*** DATASET RECORDS ***
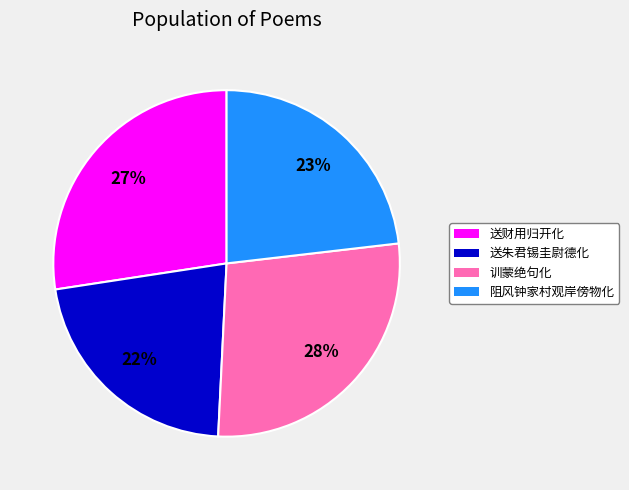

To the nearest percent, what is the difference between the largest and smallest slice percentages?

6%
*** End of DATASET RECORDS ***
*** DATASET RECORDS ***
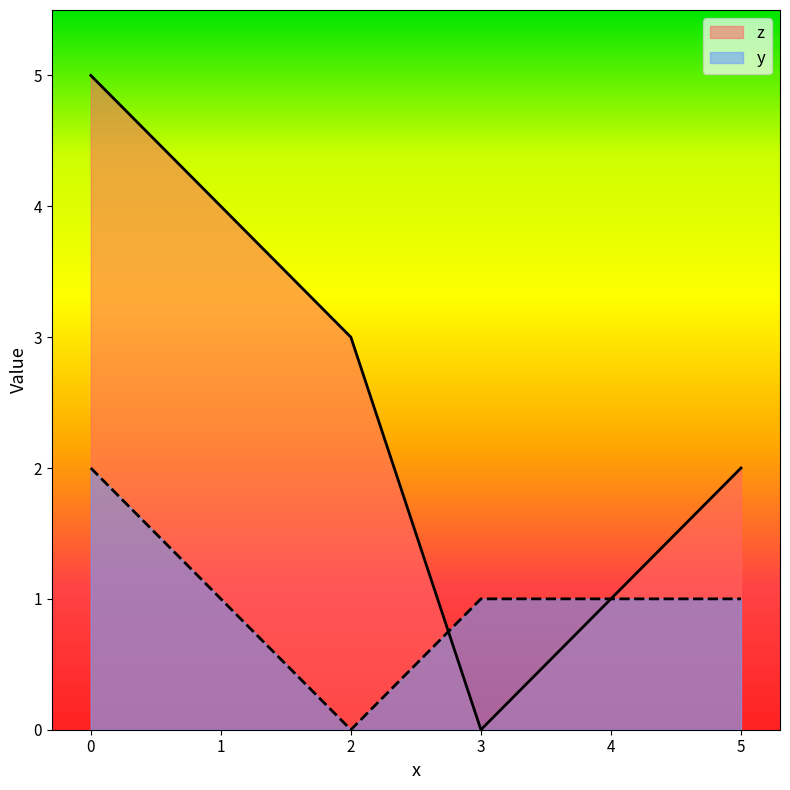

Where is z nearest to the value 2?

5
*** End of DATASET RECORDS ***
*** DATASET RECORDS ***
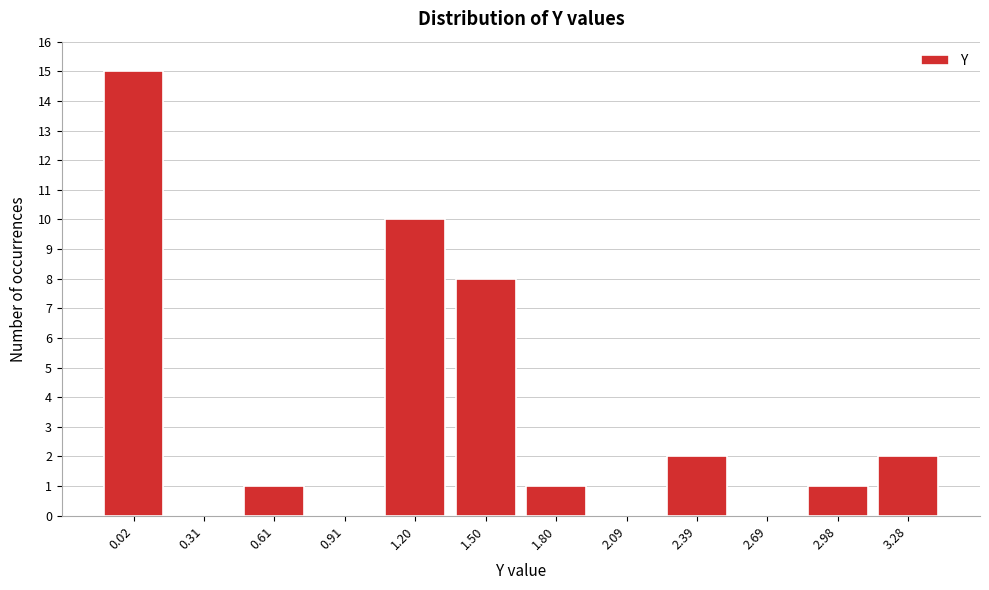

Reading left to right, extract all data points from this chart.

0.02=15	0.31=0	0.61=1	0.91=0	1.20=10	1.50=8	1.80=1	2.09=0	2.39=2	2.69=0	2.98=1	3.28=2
*** End of DATASET RECORDS ***
▶ TASK TO CARRY OUT: Please pick out every line of the records that contains the word "nearest" and copy each such line in full. Treat case as significant.

▶ SOLUTION TO THE EXERCISE:
To the nearest percent, what is the difference between the largest and smallest slice percentages?
Where is z nearest to the value 2?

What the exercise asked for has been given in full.